**WORKING DATA**
Start of Block
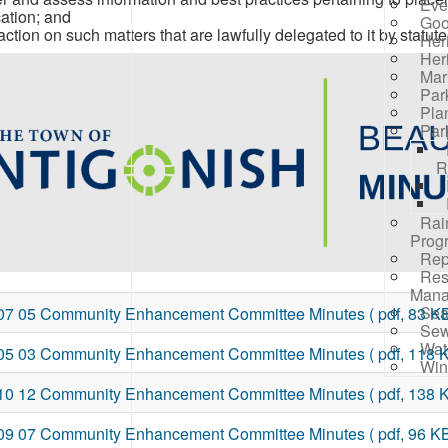
Eve
cation; and
Goo
action on such matters that are lawfully delegated to it by statute
Her
Her
Mar
Par
Pla
Par
R
Rai
Prog
Rep
Res
Mana
Sea
07 05 Community Enhancement Committee Minutes
( pdf, 83 KB
Sew
Wat
05 03 Community Enhancement Committee Minutes
( pdf, 118 
Win
10 12 Community Enhancement Committee Minutes
( pdf, 138 
09 07 Community Enhancement Committee Minutes
( pdf, 96 KB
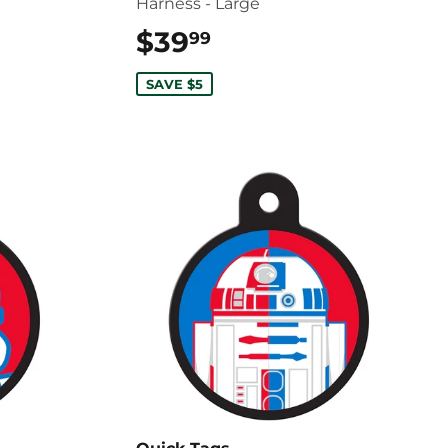
Harness - Large
$39
$39.99
99
SAVE $5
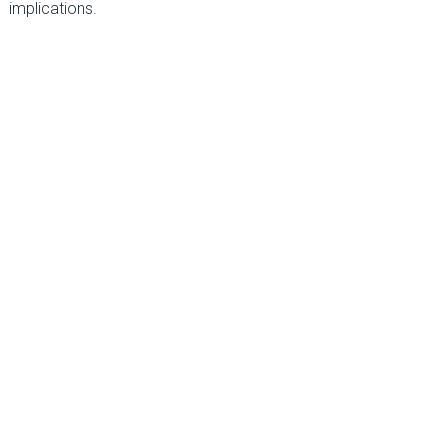
implications.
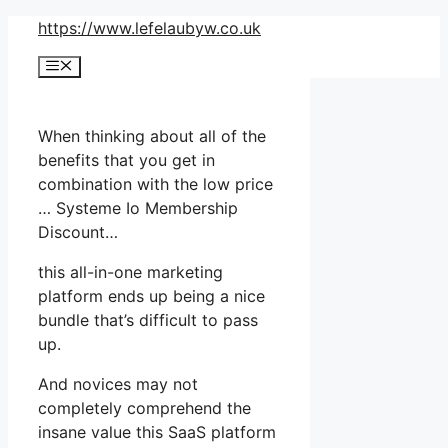
Skip
https://www.lefelaubyw.co.uk
to
Menu
content
When thinking about all of the
benefits that you get in
combination with the low price
… Systeme Io Membership
Discount…
this all-in-one marketing
platform ends up being a nice
bundle that’s difficult to pass
up.
And novices may not
completely comprehend the
insane value this SaaS platform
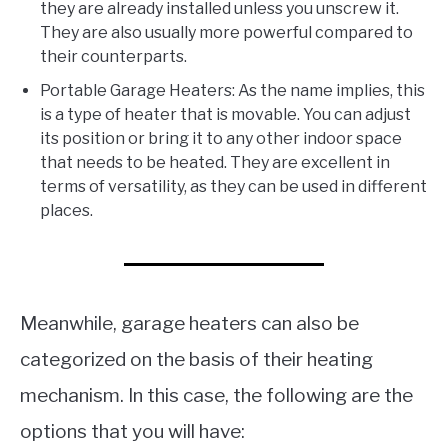
they are already installed unless you unscrew it.
They are also usually more powerful compared to
their counterparts.
Portable Garage Heaters: As the name implies, this
is a type of heater that is movable. You can adjust
its position or bring it to any other indoor space
that needs to be heated. They are excellent in
terms of versatility, as they can be used in different
places.
Meanwhile, garage heaters can also be
categorized on the basis of their heating
mechanism. In this case, the following are the
options that you will have:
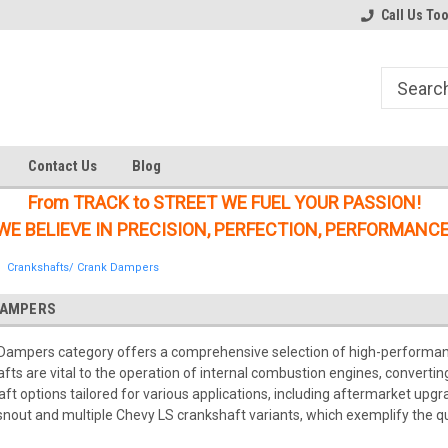
Welcome to the #1 Online Parts
Welcome to the #2 Online Parts
Call Us To
Store!
Store!
Contact Us
Blog
From TRACK to STREET WE FUEL YOUR PASSION!
WE BELIEVE IN PRECISION, PERFECTION, PERFORMANCE
Crankshafts/ Crank Dampers
DAMPERS
Dampers category offers a comprehensive selection of high-performa
afts are vital to the operation of internal combustion engines, convertin
ft options tailored for various applications, including aftermarket upg
snout and multiple Chevy LS crankshaft variants, which exemplify the q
End of Block
**THE TASK**
Print the text from all of the records above word for word, and leave the pictures out of your answer.

**EXPECTED ANSWER**
Eve
cation; and
Goo
action on such matters that are lawfully delegated to it by statute
Her
Her
Mar
Par
Pla
Par
R
Rai
Prog
Rep
Res
Mana
Sea
07 05 Community Enhancement Committee Minutes
( pdf, 83 KB
Sew
Wat
05 03 Community Enhancement Committee Minutes
( pdf, 118 
Win
10 12 Community Enhancement Committee Minutes
( pdf, 138 
09 07 Community Enhancement Committee Minutes
( pdf, 96 KB
Harness - Large
$39
$39.99
99
SAVE $5
implications.
Skip
https://www.lefelaubyw.co.uk
to
Menu
content
When thinking about all of the
benefits that you get in
combination with the low price
… Systeme Io Membership
Discount…
this all-in-one marketing
platform ends up being a nice
bundle that’s difficult to pass
up.
And novices may not
completely comprehend the
insane value this SaaS platform
they are already installed unless you unscrew it.
They are also usually more powerful compared to
their counterparts.
Portable Garage Heaters: As the name implies, this
is a type of heater that is movable. You can adjust
its position or bring it to any other indoor space
that needs to be heated. They are excellent in
terms of versatility, as they can be used in different
places.
Meanwhile, garage heaters can also be
categorized on the basis of their heating
mechanism. In this case, the following are the
options that you will have:
Welcome to the #1 Online Parts
Welcome to the #2 Online Parts
Call Us To
Store!
Store!
Contact Us
Blog
From TRACK to STREET WE FUEL YOUR PASSION!
WE BELIEVE IN PRECISION, PERFECTION, PERFORMANCE
Crankshafts/ Crank Dampers
DAMPERS
Dampers category offers a comprehensive selection of high-performa
afts are vital to the operation of internal combustion engines, convertin
ft options tailored for various applications, including aftermarket upg
snout and multiple Chevy LS crankshaft variants, which exemplify the q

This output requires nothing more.